[Dataset entries]
Content starts

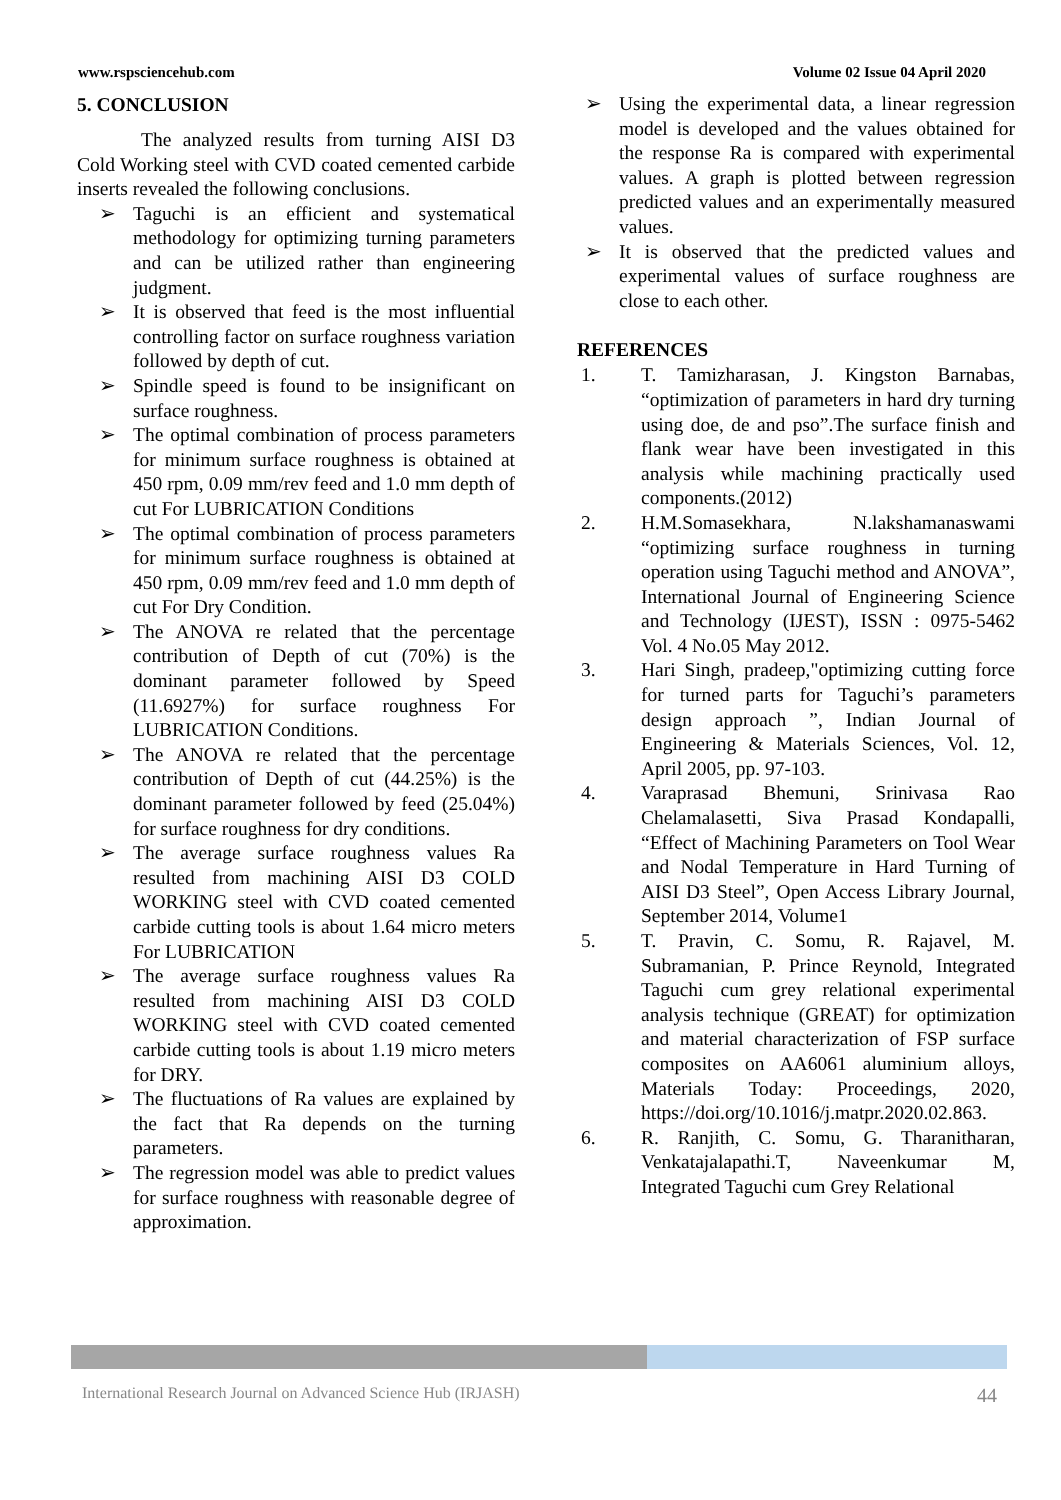www.rspsciencehub.com Volume 02 Issue 04 April 2020
5. CONCLUSION
The analyzed results from turning AISI D3 Cold Working steel with CVD coated cemented carbide inserts revealed the following conclusions.
➢ Taguchi is an efficient and systematical methodology for optimizing turning parameters and can be utilized rather than engineering judgment.
➢ It is observed that feed is the most influential controlling factor on surface roughness variation followed by depth of cut.
➢ Spindle speed is found to be insignificant on surface roughness.
➢ The optimal combination of process parameters for minimum surface roughness is obtained at 450 rpm, 0.09 mm/rev feed and 1.0 mm depth of cut For LUBRICATION Conditions
➢ The optimal combination of process parameters for minimum surface roughness is obtained at 450 rpm, 0.09 mm/rev feed and 1.0 mm depth of cut For Dry Condition.
➢ The ANOVA re related that the percentage contribution of Depth of cut (70%) is the dominant parameter followed by Speed (11.6927%) for surface roughness For LUBRICATION Conditions.
➢ The ANOVA re related that the percentage contribution of Depth of cut (44.25%) is the dominant parameter followed by feed (25.04%) for surface roughness for dry conditions.
➢ The average surface roughness values Ra resulted from machining AISI D3 COLD WORKING steel with CVD coated cemented carbide cutting tools is about 1.64 micro meters For LUBRICATION
➢ The average surface roughness values Ra resulted from machining AISI D3 COLD WORKING steel with CVD coated cemented carbide cutting tools is about 1.19 micro meters for DRY.
➢ The fluctuations of Ra values are explained by the fact that Ra depends on the turning parameters.
➢ The regression model was able to predict values for surface roughness with reasonable degree of approximation.
➢ Using the experimental data, a linear regression model is developed and the values obtained for the response Ra is compared with experimental values. A graph is plotted between regression predicted values and an experimentally measured values.
➢ It is observed that the predicted values and experimental values of surface roughness are close to each other.
REFERENCES
1. T. Tamizharasan, J. Kingston Barnabas, “optimization of parameters in hard dry turning using doe, de and pso”.The surface finish and flank wear have been investigated in this analysis while machining practically used components.(2012)
2. H.M.Somasekhara, N.lakshamanaswami “optimizing surface roughness in turning operation using Taguchi method and ANOVA”, International Journal of Engineering Science and Technology (IJEST), ISSN : 0975-5462 Vol. 4 No.05 May 2012.
3. Hari Singh, pradeep,"optimizing cutting force for turned parts for Taguchi’s parameters design approach ”, Indian Journal of Engineering & Materials Sciences, Vol. 12, April 2005, pp. 97-103.
4. Varaprasad Bhemuni, Srinivasa Rao Chelamalasetti, Siva Prasad Kondapalli, “Effect of Machining Parameters on Tool Wear and Nodal Temperature in Hard Turning of AISI D3 Steel”, Open Access Library Journal, September 2014, Volume1
5. T. Pravin, C. Somu, R. Rajavel, M. Subramanian, P. Prince Reynold, Integrated Taguchi cum grey relational experimental analysis technique (GREAT) for optimization and material characterization of FSP surface composites on AA6061 aluminium alloys, Materials Today: Proceedings, 2020, https://doi.org/10.1016/j.matpr.2020.02.863.
6. R. Ranjith, C. Somu, G. Tharanitharan, Venkatajalapathi.T, Naveenkumar M, Integrated Taguchi cum Grey Relational
International Research Journal on Advanced Science Hub (IRJASH) 44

Content ends

Problem to work on: Retype the entries above word for word, minus any images.

Solution for this task:
www.rspsciencehub.com Volume 02 Issue 04 April 2020
5. CONCLUSION
The analyzed results from turning AISI D3 Cold Working steel with CVD coated cemented carbide inserts revealed the following conclusions.
➢ Taguchi is an efficient and systematical methodology for optimizing turning parameters and can be utilized rather than engineering judgment.
➢ It is observed that feed is the most influential controlling factor on surface roughness variation followed by depth of cut.
➢ Spindle speed is found to be insignificant on surface roughness.
➢ The optimal combination of process parameters for minimum surface roughness is obtained at 450 rpm, 0.09 mm/rev feed and 1.0 mm depth of cut For LUBRICATION Conditions
➢ The optimal combination of process parameters for minimum surface roughness is obtained at 450 rpm, 0.09 mm/rev feed and 1.0 mm depth of cut For Dry Condition.
➢ The ANOVA re related that the percentage contribution of Depth of cut (70%) is the dominant parameter followed by Speed (11.6927%) for surface roughness For LUBRICATION Conditions.
➢ The ANOVA re related that the percentage contribution of Depth of cut (44.25%) is the dominant parameter followed by feed (25.04%) for surface roughness for dry conditions.
➢ The average surface roughness values Ra resulted from machining AISI D3 COLD WORKING steel with CVD coated cemented carbide cutting tools is about 1.64 micro meters For LUBRICATION
➢ The average surface roughness values Ra resulted from machining AISI D3 COLD WORKING steel with CVD coated cemented carbide cutting tools is about 1.19 micro meters for DRY.
➢ The fluctuations of Ra values are explained by the fact that Ra depends on the turning parameters.
➢ The regression model was able to predict values for surface roughness with reasonable degree of approximation.
➢ Using the experimental data, a linear regression model is developed and the values obtained for the response Ra is compared with experimental values. A graph is plotted between regression predicted values and an experimentally measured values.
➢ It is observed that the predicted values and experimental values of surface roughness are close to each other.
REFERENCES
1. T. Tamizharasan, J. Kingston Barnabas, “optimization of parameters in hard dry turning using doe, de and pso”.The surface finish and flank wear have been investigated in this analysis while machining practically used components.(2012)
2. H.M.Somasekhara, N.lakshamanaswami “optimizing surface roughness in turning operation using Taguchi method and ANOVA”, International Journal of Engineering Science and Technology (IJEST), ISSN : 0975-5462 Vol. 4 No.05 May 2012.
3. Hari Singh, pradeep,"optimizing cutting force for turned parts for Taguchi’s parameters design approach ”, Indian Journal of Engineering & Materials Sciences, Vol. 12, April 2005, pp. 97-103.
4. Varaprasad Bhemuni, Srinivasa Rao Chelamalasetti, Siva Prasad Kondapalli, “Effect of Machining Parameters on Tool Wear and Nodal Temperature in Hard Turning of AISI D3 Steel”, Open Access Library Journal, September 2014, Volume1
5. T. Pravin, C. Somu, R. Rajavel, M. Subramanian, P. Prince Reynold, Integrated Taguchi cum grey relational experimental analysis technique (GREAT) for optimization and material characterization of FSP surface composites on AA6061 aluminium alloys, Materials Today: Proceedings, 2020, https://doi.org/10.1016/j.matpr.2020.02.863.
6. R. Ranjith, C. Somu, G. Tharanitharan, Venkatajalapathi.T, Naveenkumar M, Integrated Taguchi cum Grey Relational
International Research Journal on Advanced Science Hub (IRJASH) 44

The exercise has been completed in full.